Did you know that there’s an inkjet in space? Hopefully NASA got a deal on cartridges. If not, maybe they could try hacking the printer for continuous ink flow. Of course that’s all graphics stuff; functional printing is more like this inkjet 3D printer.

8 thoughts on “Understand Your Printer Better With The Interactive Inkjet Simulator

  1. In the early 90s a senior sales exec at HP told me that inkjet technology was given to HP in exchange for getting a son from an executive at Canon into Stanford.

  2. ” functional printing is more like this inkjet 3D printer”
    Calling inkjet bound plaster 3d printers “functional printing” is a bit generous.
    Photopolymer jetting like you see in 3d Systems Projet printers would fit the bill quite a bit better.

  3. They work

    Until you actually need to print something. Then it will be a neverending misery of “head cleaning” or some other “calibration” bullshit that keeps failing, but at least it wastes ink.

    and are inexpensive

    To buy? Maybe. To actually operate, lol nope.

    My b/w Samsung laser printer had its toner last changed in 2015. After graduating from university I don’t print much anymore so it spends most of its time stored in a plastic box to keep the dust away.

    Just yesterday I needed to print a 2-page document and guess what? After taking it out of storage, connecting power with IEC C13 connector and data with USB-B cable it Just Worked™, the same as it did in 2009 (Win XP, when I was in highschool), 2014 (Win 7, when I was printing reports for university classes) or 2022 (Win 10, when I was enjoying wheatpasting provocative political stickers).

##########

**STUDY QUESTIONS**:
1 – In the inkjet excerpt, in what year was the toner in the Samsung laser printer last changed?
2 – Duplicate the passage of the inkjet excerpt between "My b/w Samsung" and "the dust away.", inclusive.

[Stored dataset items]
##########

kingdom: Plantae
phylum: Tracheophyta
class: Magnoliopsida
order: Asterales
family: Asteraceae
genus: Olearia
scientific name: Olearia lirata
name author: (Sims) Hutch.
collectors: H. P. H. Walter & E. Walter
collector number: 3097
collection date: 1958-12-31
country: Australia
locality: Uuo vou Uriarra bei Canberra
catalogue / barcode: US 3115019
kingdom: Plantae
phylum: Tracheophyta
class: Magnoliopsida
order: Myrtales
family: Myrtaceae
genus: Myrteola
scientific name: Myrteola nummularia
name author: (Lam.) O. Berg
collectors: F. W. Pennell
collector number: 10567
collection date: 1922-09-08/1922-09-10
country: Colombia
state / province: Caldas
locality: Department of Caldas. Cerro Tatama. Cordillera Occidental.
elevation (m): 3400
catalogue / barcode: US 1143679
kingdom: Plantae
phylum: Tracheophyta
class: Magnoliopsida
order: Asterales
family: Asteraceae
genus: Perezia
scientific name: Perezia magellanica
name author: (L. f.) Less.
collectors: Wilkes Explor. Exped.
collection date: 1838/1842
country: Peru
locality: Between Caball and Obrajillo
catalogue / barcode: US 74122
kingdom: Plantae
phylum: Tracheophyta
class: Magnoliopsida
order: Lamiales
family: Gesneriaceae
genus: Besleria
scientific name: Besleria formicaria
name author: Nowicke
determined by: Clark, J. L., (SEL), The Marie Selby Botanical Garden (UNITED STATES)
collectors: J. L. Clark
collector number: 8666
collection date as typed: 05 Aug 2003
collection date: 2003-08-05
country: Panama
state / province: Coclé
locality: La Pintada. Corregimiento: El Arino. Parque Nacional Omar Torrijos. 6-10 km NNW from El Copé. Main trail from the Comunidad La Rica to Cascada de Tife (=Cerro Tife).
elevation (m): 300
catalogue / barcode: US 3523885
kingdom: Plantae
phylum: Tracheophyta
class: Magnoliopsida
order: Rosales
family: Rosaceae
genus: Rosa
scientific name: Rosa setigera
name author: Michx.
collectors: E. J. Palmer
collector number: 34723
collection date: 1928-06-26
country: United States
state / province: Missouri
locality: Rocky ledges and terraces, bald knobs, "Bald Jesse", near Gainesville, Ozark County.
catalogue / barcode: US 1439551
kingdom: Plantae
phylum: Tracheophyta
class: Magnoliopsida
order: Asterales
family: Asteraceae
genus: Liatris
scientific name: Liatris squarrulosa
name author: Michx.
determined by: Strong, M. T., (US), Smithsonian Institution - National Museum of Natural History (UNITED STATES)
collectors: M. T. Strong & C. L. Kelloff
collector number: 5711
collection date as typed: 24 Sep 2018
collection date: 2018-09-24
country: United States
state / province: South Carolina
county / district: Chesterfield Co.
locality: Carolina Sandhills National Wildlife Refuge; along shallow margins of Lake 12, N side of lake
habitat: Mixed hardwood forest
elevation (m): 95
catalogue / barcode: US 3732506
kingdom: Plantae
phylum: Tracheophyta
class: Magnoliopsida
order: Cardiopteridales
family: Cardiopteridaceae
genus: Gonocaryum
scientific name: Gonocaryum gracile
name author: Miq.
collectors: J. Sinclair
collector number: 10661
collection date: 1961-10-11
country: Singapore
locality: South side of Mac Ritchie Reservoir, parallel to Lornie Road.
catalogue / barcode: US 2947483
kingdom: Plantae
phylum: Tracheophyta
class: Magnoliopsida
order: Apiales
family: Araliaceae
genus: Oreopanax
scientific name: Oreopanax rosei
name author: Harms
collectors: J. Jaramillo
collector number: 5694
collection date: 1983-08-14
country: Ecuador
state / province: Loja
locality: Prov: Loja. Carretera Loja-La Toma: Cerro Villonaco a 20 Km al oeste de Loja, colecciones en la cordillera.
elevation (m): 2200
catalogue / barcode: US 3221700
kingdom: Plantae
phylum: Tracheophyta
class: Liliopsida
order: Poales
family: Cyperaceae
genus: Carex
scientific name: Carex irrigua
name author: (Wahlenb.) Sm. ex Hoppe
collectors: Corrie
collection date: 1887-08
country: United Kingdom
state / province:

##########

**RESULTS IN ORDER**:
1 – 2015

2 –
My b/w Samsung laser printer had its toner last changed in 2015. After graduating from university I don’t print much anymore so it spends most of its time stored in a plastic box to keep the dust away.